Question

2.(a) Ball A is released from rest. It collides with the stationary ball B with a velocity 3.2 m/s; immediately after the collision ball A travels in the same direction with velocity 2.3 m/s.   

Ball A has mass 0.26 kg; ball B has mass 0.07 kg.

Calculate

(i) the velocity of ball B immediately after the collision..

(ii) the maximum height reached by ball B.

(b) A driver is travelling at a constant speed of 15.4 m/s in a 1800 kg car.

At this speed he then enters a large empty car park, and makes a U-turn, travelling in a complete half-circle of radius r.

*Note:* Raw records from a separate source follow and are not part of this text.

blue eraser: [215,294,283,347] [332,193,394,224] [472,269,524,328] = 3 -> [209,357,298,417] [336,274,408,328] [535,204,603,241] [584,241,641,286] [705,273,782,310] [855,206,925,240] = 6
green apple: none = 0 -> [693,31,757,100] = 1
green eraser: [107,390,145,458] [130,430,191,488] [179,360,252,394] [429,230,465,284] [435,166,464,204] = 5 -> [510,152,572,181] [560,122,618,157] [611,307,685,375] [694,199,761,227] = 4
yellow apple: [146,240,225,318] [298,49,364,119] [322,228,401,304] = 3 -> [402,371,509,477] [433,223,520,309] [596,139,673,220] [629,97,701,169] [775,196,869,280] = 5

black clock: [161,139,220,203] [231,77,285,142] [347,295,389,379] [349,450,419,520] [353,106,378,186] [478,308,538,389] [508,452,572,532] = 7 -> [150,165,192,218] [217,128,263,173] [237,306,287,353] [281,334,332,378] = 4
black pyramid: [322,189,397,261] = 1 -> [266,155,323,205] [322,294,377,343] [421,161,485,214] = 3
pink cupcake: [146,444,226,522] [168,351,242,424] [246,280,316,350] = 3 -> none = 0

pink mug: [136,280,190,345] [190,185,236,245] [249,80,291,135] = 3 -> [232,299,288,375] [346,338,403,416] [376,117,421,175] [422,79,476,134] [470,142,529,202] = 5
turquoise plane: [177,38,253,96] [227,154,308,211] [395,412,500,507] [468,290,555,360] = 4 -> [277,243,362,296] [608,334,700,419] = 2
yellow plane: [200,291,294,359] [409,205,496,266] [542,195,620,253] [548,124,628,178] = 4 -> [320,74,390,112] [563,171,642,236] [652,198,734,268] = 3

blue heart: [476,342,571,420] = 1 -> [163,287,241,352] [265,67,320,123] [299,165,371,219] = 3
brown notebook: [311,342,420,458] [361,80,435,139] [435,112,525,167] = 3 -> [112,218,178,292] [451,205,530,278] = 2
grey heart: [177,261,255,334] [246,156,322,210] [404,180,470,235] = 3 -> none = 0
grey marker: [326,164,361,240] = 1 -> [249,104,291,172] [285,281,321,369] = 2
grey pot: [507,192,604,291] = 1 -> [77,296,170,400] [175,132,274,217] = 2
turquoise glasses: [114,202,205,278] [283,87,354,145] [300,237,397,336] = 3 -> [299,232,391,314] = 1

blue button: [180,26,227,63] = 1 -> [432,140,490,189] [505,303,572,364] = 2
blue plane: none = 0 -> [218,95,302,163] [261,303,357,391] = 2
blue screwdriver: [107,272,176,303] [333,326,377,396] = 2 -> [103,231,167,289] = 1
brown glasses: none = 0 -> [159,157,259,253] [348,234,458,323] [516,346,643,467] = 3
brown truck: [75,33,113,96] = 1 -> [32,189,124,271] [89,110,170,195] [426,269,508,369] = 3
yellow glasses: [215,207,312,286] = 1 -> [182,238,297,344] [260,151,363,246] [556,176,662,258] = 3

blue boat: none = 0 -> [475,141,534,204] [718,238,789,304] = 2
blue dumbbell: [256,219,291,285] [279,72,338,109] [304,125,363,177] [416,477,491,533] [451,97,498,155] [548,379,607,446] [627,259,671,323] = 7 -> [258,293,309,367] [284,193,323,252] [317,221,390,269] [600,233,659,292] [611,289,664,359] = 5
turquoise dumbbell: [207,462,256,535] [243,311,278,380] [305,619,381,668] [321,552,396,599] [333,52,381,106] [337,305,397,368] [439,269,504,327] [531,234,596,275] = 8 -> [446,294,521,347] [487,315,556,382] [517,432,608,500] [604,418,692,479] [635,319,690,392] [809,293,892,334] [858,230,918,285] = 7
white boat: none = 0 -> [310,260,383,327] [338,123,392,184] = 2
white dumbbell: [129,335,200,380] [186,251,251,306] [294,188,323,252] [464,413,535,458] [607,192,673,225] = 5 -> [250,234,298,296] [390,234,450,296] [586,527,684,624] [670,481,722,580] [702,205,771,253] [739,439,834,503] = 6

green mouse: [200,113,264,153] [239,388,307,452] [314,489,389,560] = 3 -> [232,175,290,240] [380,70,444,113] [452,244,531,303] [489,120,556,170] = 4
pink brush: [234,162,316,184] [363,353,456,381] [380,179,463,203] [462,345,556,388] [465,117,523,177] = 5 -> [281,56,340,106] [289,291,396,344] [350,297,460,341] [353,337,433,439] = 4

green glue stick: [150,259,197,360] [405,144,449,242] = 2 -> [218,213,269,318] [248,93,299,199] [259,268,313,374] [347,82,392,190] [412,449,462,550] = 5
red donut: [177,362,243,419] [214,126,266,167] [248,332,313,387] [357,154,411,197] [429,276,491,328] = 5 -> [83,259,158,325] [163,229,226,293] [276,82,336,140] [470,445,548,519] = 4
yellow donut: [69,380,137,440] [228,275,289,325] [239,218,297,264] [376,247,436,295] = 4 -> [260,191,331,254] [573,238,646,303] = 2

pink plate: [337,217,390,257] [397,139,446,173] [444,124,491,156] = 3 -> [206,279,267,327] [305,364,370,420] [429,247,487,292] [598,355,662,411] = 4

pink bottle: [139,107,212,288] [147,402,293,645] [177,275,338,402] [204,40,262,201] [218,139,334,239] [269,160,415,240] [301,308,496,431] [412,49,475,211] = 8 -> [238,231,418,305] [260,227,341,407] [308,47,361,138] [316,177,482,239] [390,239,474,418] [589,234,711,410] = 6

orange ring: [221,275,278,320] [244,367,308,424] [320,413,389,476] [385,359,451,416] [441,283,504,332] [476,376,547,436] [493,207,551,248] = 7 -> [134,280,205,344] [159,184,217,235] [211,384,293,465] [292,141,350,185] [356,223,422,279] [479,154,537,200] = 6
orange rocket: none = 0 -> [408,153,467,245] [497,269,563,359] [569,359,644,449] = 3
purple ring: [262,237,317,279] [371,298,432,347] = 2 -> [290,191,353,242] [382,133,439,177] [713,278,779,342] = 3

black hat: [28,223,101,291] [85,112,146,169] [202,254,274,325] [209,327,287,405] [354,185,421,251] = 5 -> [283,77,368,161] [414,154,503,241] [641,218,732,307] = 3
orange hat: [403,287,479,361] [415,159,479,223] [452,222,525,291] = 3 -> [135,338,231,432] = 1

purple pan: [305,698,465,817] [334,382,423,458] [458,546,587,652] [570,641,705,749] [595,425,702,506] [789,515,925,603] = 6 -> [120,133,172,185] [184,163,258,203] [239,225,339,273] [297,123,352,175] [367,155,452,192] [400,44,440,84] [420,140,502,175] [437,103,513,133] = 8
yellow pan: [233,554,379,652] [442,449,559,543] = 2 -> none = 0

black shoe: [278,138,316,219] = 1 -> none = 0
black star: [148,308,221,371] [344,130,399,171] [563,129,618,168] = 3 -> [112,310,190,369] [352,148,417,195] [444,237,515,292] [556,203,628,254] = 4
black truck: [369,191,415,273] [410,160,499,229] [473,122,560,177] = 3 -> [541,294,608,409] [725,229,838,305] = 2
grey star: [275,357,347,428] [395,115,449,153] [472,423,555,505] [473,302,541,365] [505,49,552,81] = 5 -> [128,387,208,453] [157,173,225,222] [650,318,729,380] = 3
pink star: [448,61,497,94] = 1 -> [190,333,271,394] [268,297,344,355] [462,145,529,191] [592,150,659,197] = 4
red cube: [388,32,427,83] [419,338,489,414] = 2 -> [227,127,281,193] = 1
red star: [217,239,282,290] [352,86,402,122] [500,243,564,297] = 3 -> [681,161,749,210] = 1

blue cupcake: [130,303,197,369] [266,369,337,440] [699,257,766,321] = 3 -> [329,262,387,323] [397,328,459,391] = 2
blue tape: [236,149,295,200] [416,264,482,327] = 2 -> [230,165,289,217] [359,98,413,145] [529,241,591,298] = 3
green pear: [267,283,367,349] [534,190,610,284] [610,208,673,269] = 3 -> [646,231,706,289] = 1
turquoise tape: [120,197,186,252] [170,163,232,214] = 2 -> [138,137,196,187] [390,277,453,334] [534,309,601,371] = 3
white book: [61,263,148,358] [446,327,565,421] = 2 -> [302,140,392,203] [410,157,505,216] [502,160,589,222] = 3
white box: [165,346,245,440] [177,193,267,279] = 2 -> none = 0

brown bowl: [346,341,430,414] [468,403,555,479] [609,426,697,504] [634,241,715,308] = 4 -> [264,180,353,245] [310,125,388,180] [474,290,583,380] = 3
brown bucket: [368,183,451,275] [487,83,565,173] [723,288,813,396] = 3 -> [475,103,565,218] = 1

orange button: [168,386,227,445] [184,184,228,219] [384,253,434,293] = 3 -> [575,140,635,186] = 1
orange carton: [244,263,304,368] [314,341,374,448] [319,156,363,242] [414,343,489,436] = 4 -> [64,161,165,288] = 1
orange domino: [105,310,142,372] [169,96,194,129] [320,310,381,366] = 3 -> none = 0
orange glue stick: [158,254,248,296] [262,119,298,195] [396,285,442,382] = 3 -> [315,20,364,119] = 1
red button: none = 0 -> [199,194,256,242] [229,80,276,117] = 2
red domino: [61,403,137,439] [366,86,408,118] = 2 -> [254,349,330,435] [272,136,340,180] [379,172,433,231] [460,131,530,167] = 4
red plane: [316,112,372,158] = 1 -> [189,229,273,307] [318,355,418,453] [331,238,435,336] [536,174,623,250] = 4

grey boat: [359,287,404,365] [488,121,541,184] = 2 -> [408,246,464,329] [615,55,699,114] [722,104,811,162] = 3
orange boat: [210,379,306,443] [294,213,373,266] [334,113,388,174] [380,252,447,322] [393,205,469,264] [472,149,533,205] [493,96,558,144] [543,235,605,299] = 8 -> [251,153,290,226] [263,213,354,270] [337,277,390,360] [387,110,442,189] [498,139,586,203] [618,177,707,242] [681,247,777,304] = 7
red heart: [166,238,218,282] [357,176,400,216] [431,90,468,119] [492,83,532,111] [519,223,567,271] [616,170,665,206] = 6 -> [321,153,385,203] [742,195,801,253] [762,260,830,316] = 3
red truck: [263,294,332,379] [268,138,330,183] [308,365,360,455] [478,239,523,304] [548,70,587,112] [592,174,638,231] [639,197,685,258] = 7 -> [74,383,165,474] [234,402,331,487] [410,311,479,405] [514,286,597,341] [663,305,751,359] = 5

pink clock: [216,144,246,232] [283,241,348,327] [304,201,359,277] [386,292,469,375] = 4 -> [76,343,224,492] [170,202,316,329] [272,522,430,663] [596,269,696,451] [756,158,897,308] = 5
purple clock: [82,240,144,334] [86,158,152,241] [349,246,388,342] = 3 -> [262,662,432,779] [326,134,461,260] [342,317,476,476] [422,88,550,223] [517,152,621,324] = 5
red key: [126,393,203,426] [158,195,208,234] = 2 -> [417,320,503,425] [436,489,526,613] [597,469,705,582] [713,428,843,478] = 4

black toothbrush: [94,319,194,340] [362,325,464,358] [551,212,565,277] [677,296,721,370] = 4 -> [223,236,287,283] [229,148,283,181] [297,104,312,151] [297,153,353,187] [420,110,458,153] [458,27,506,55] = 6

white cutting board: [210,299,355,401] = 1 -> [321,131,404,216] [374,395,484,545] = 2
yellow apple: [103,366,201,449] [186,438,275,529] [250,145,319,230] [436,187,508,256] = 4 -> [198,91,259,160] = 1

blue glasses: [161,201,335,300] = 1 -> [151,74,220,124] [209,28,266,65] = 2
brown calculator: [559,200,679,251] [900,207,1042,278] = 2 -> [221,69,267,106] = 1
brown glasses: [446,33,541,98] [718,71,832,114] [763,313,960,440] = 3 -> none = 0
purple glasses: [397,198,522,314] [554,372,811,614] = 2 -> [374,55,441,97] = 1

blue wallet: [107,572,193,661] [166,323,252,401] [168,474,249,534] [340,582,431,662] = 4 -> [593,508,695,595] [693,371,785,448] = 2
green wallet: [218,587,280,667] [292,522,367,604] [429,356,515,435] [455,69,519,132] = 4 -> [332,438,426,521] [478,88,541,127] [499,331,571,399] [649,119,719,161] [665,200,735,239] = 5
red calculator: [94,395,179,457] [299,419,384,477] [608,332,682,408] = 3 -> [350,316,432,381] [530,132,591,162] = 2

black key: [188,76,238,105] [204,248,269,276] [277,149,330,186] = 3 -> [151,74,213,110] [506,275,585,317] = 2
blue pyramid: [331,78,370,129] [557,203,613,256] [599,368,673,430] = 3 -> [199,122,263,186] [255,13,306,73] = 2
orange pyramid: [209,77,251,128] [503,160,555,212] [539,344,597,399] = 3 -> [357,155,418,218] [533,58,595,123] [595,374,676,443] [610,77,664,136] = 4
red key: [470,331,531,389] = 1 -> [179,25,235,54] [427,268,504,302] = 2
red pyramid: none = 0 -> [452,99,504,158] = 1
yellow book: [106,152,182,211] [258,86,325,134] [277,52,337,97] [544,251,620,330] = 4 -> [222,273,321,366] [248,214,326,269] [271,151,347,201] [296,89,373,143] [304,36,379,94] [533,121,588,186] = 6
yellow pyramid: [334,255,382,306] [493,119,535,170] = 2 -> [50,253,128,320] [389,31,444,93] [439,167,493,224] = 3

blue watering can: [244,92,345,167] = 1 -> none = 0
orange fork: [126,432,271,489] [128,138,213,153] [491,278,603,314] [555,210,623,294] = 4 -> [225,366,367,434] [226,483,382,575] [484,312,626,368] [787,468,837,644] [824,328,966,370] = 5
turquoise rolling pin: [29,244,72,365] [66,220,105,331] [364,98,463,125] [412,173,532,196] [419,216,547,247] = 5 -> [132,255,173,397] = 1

The friction force between the tyres and the ground is 12.4 kN.

Calculate r.

Answer 1

ball A mass = 0.26 kg

ball B mass = 0.07 kg

i) during collision momentum is conserved

momentum before collision   = momentum after collision

lets take the velocity of ball B after collision be v

0.26(3.2) + 0.07(0) = 0.26(2.3) + 0.07(v)

0.07(v) = 0.26( 3.2-2.3)

v = 3.343 m/sec

ii) maximum height reached by the ball B after collision is = v*v/2*g

                                                                                             = 0.57 mts

b) mass of vehicle = 1800 kg

speed of vehicle is = 15.4 m/sec

frictional force is balanced by centripetal force

frictional force            =    m*v*v/r

12400                   = 1800* 15.4*15.4  /r

r          =   1800*15.4*15.4/12400

radius (r)   = 34.43 mts